|Author||Hennie van der Vliet, Isa Maks, Piek Vossen, Roxane Segers|
|Title||The Cornetto database: Semantic issues in linking lexical units and synsets|
|Abstract||Cornetto is a lexical semantic database that combines the Dutch Wordnet (Vossen 1998) and the Referentie Bestand Nederlands (Van der Vliet 2007). The Dutch Wordnet (DWN) is similar to the Princeton Wordnet for English (Fellbaum 1998), and the Referentie Bestand Nederlands (RBN) includes frame-like information as in FrameNet (Fillmore, Baker, Sato 2004) as well as information on the combinatorical behaviour of word meanings. The combination of the lexical resources has resulted in a rich relational database that may improve natural language processing technologies.
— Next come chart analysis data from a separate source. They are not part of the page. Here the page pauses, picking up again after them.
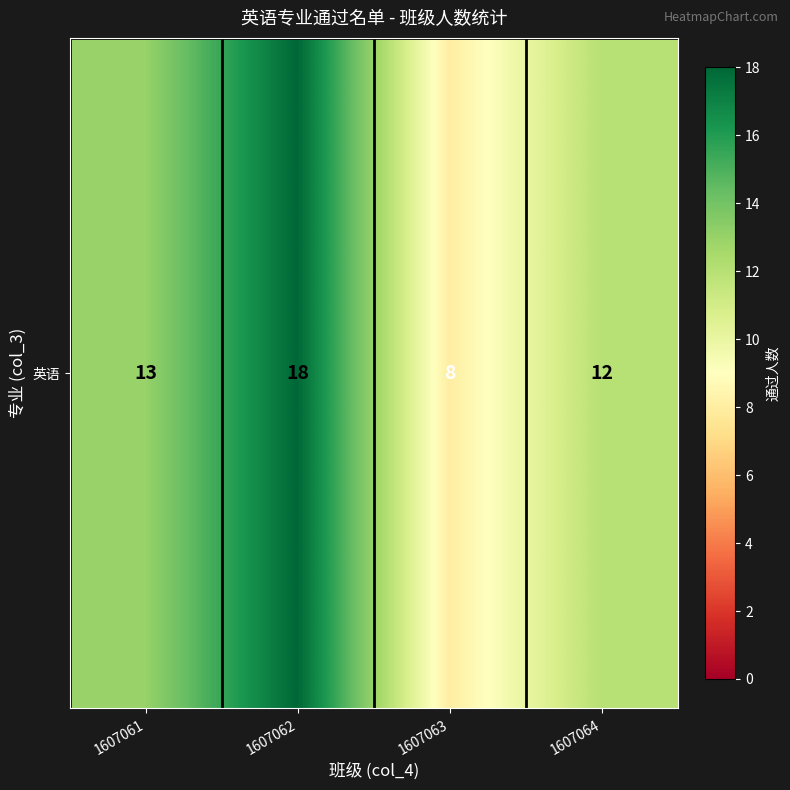

Rank the categories by value from lowest to highest.

1607063, 1607064, 1607061, 1607062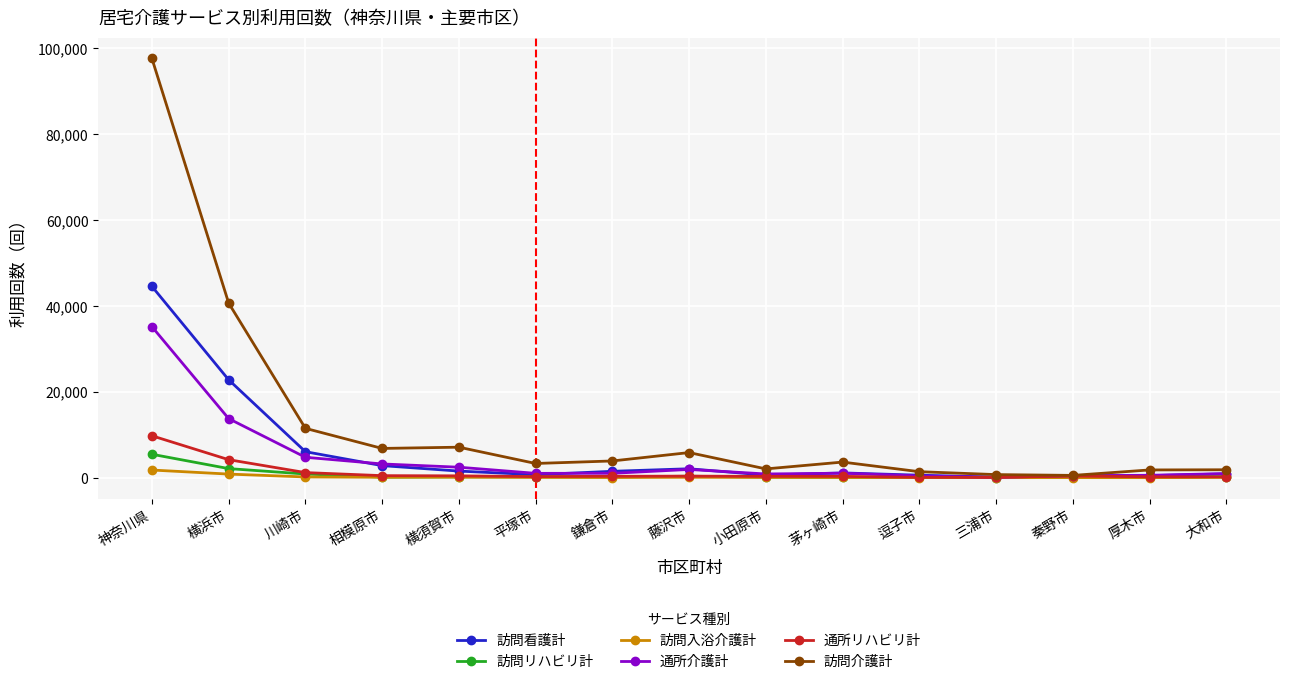

How many categories are shown in the chart?

15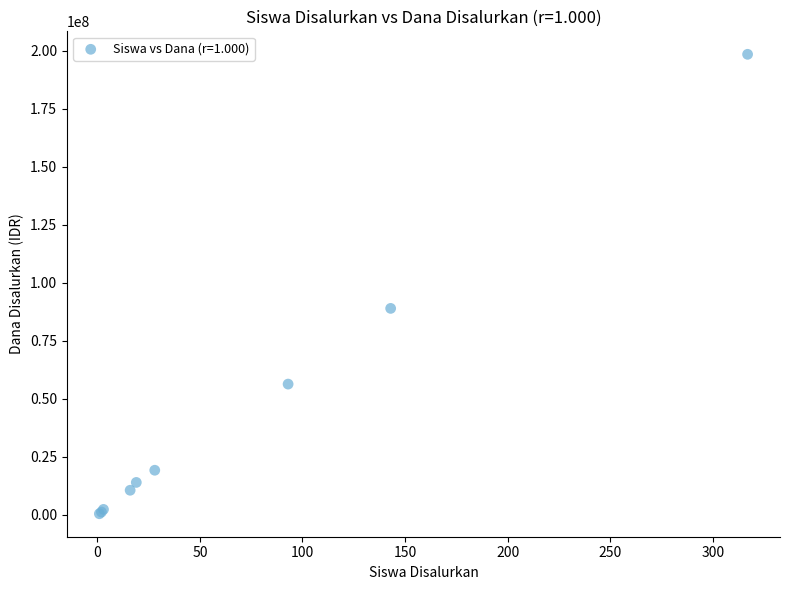

What Y value in the scatter plot is closest to 99375000?

88875000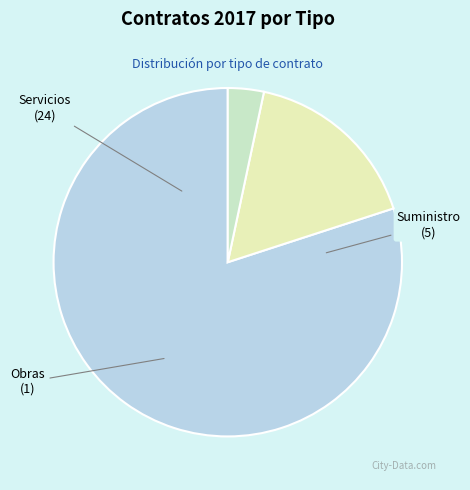

What is the ratio of the value at Servicios to the value at Suministro?

4.8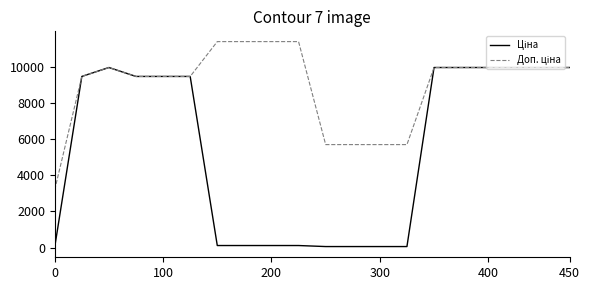

What is the maximum value shown in the chart?

11410.0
An important aspect of combining the resources is the alignment of the lexical units (LU’s) and the synsets. Automatic alignment of RBN and DWN resulted in an initial version of the Cornetto database. This version has been further extended both automatically and manually. The resulting data structure is stored in a database that keeps separate collections for LU’s (mainly derived from RBN), synsets (derived from DWN) and, in addition, a formal ontology (SUMO/MILO, see Niles and Pease 2001). These 3 semantic resources represent different viewpoints and layers of linguistic and conceptual information. The resulting resource is freely available for research in the form of an XML database.
In this contribution, we will concentrate on the semantic information in Cornetto. We will discuss the differences in the perspective on semantics in the LU’s and synsets and we will give a brief overview of the differences with regard to semantic information. The merging of the two resources resulted in very rich semantic database. However, combining lexica with different perspectives on semantics causes specific problems in the alignment of LU’s and synsets and leads to findings that shed light on the organization of meaning in the lexicon.
|Session||Computational Lexicography and Lexicology|